◆ **Problem statement**
Carry on writing the post on implementing Lua coroutines in Cobalt, starting right after its last line.

◆ **Extract to read**
= Beginning of Section =

Efficient coroutines by rewriting bytecode

Mar 29, 2023

One of the projects I work on as part of CC: Tweaked is Cobalt, our Lua runtime. While originally a fork of LuaJ, it’s now very much its own thing, having undergone many large refactors over the years. I’ve written a little bit about Cobalt in the past (see here and here), so do check those posts if you’re interested!

One of Lua’s cooler features is its support for coroutines. Coroutines are a mechanism for writing concurrent programs1 - each coroutine has its own “thread” of execution, and control is passed between them with the coroutine.yield and coroutine.resume functions.

Example code using a coroutine. Feel free to skip if you’re already familiar!
local function counter(name)
  return function()
    for i = 1, 3 do
      print(name, i)
      coroutine.yield() -- Pass control back to the resumer
    end
  end
end

-- Create two coroutines
local cos = {
  coroutine.create(counter("counter 1")),
  coroutine.create(counter("counter 2")),
}

while #cos > 0 do
  -- Resume each coroutine
  for i = #cos, 1, -1 do
    assert(coroutine.resume(cos[i]))
    if coroutine.status(cos[i]) == "dead" then table.remove(cos, i) end
  end
end

This example code creates two counters, and then runs the two concurrently, printing the following output:

counter 2	1
counter 1	1
counter 2	2
counter 1	2
counter 2	3
counter 1	3

Implementing coroutines

While coroutines are an incredibly neat feature, they do cause problems when implementing a Lua VM. Unlike languages like C# or Javascript, where asynchronous functions must be explicitly defined with the async keyword, any Lua function is allowed to yield2. This means that almost all of the Lua VM must support yielding3, including:

  1. The Lua interpreter (duh!).

= End of Section =

◆ **Data excerpt**
= Beginning of Section =

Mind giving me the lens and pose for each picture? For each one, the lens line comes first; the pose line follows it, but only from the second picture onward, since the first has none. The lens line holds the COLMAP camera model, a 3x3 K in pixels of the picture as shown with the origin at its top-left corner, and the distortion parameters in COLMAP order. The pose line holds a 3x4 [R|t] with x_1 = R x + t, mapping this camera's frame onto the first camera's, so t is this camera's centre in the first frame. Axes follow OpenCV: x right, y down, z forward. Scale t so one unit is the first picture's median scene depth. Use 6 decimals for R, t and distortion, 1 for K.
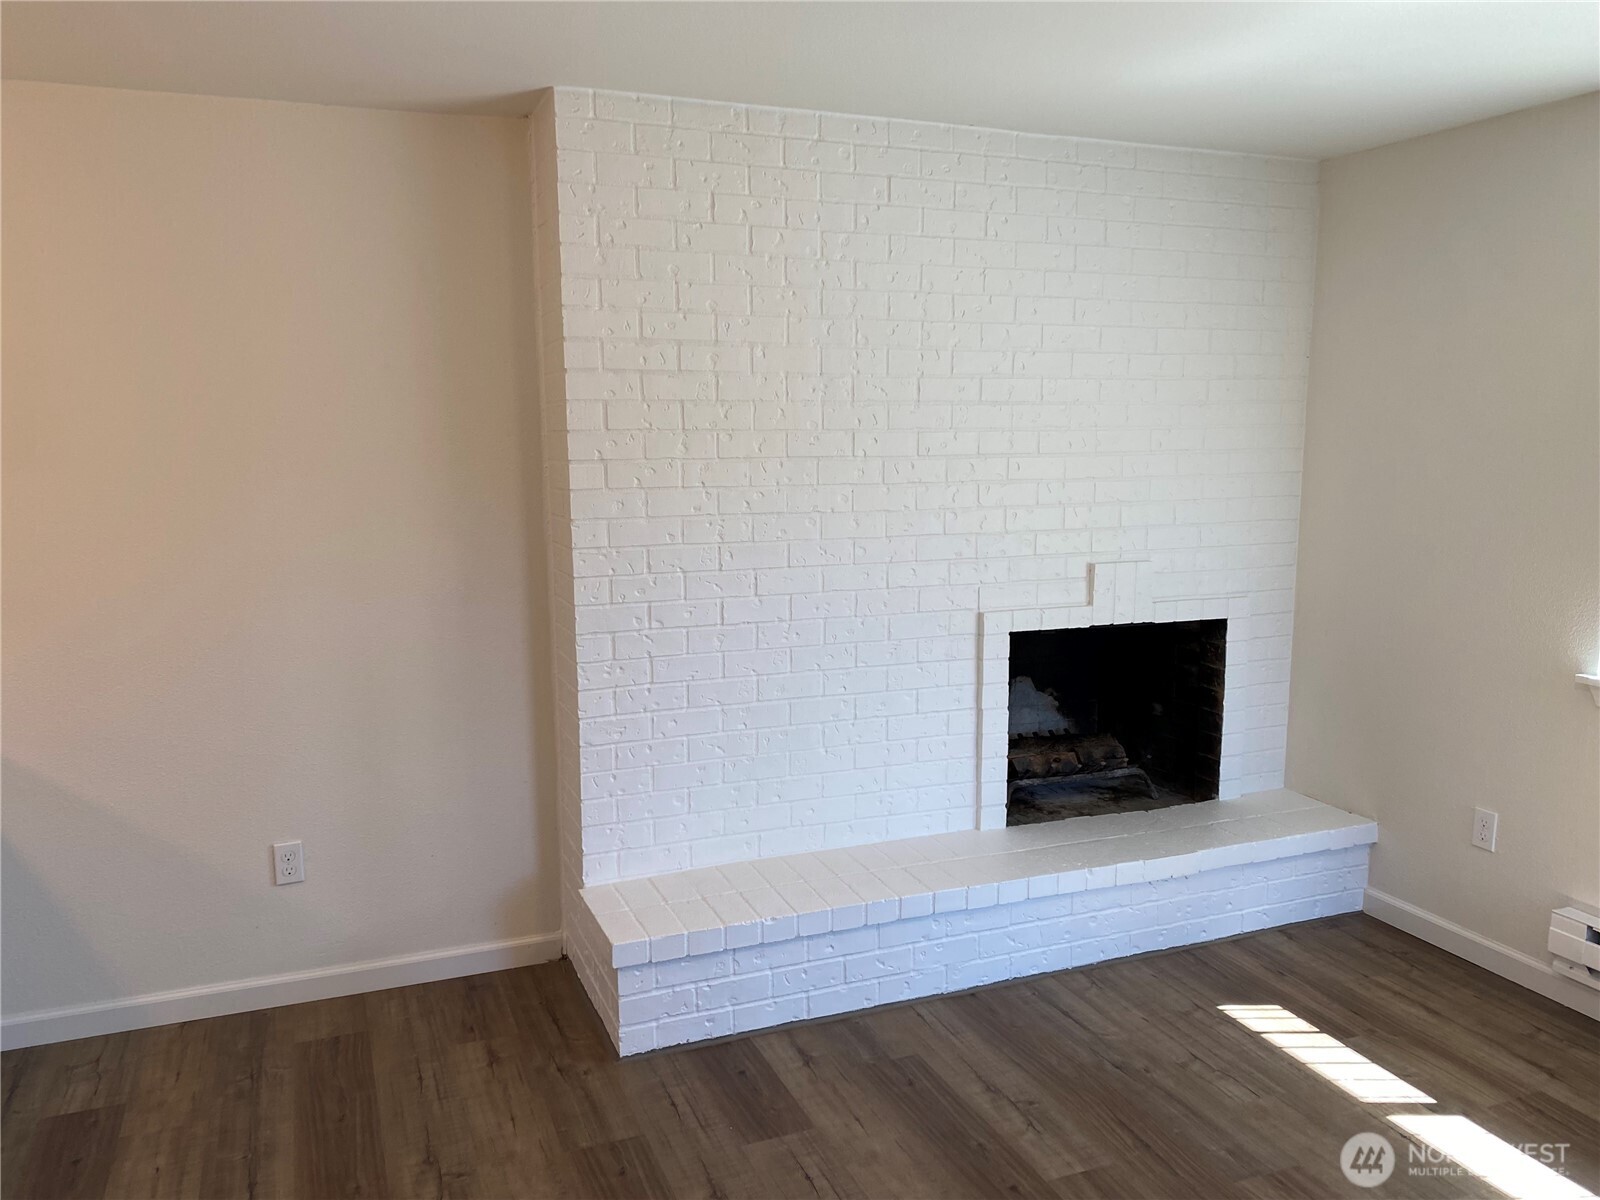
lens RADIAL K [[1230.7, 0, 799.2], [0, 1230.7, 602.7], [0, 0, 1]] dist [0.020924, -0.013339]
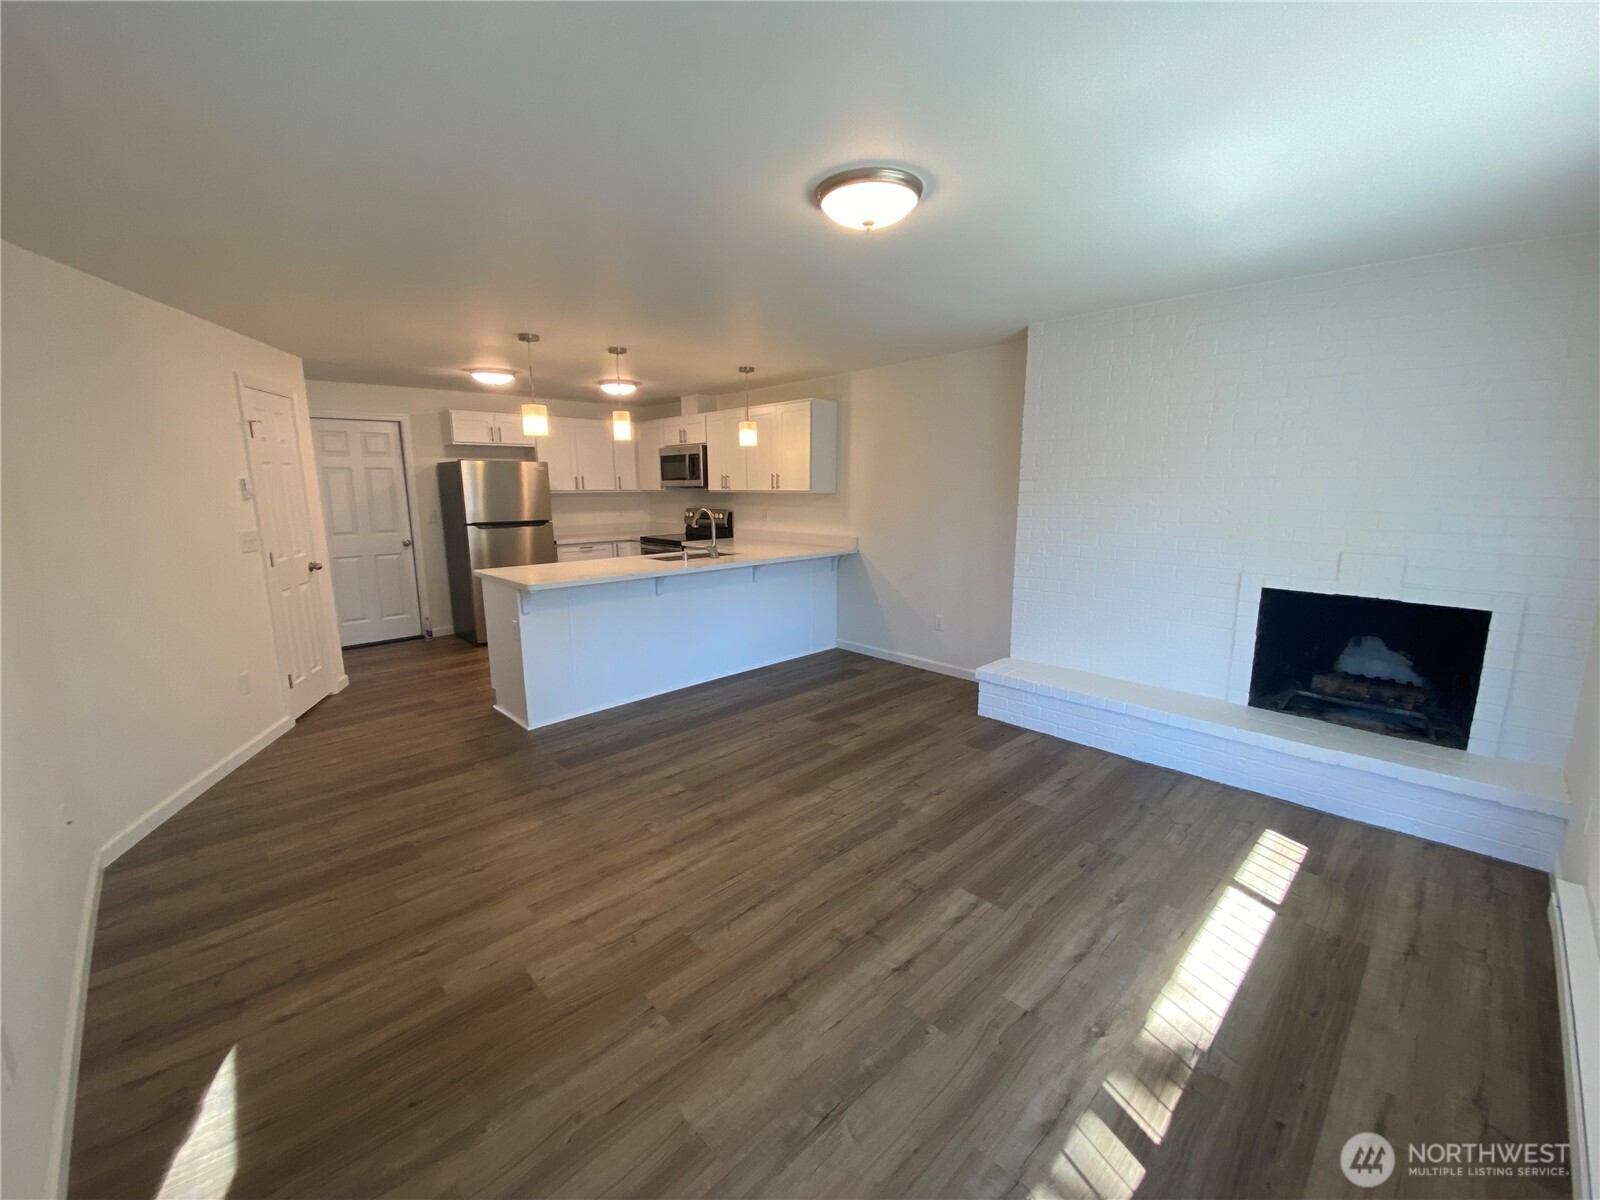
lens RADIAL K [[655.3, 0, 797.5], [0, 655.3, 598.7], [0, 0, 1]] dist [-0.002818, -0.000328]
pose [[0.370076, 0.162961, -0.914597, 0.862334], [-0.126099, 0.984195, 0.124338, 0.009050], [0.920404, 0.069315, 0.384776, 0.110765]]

= End of Section =

◆ **Response**
  2. Debug hooks (such as “on call” and “on instruction”).
  3. Any library function (a function written in Java/C rather than Lua) which calls back into Lua. This includes anything which calls a function directly (i.e. table.sort or string.gsub), but also anything which might invoke a metamethod. This includes anything which indexes into a table, so is surprisingly common!

While most of this blog post will be spent on talking about how we implement yielding in library functions, let’s talk about how to implement coroutines in the first place! The JVM doesn’t have built-in support for coroutines4, so we’re going to build everything from scratch. There’s several ways we might go about this:

  1. Create a native thread for each coroutine, with locks to ensure only one thread runs at once.

    This is what LuaJ does. While it’s simple to implement, it can be very resource intensive. Coroutines are expected to be cheap, so programs may chose to run dozens or even hundreds at once. On larger ComputerCraft servers such as SwitchCraft, we saw several thousand threads being used just for coroutines.

  2. Use Continuation Passing Style (CPS).

    If you’re familiar with effect handlers, then I’m sure you’ve seen an implementation of coroutines using shallow handlers. CPS is a common implementation strategy for effects, and so this is a fairly obvious choice.

    For readers who don’t get excited by programming language research, CPS is just a fancy word for callbacks. While NodeJS is the infamous example of using callbacks to implement asynchronous control flow, many other async models such as JS’s Promise and .NET’s Task5 are still heavily callback-based under the hood.

    Unfortunately, the Java runtime is not very amenable callback-heavy code. Each callback must be allocated on the heap, and the lack of tail calls necessitates the use of trampolines.

  1. Throw an exception.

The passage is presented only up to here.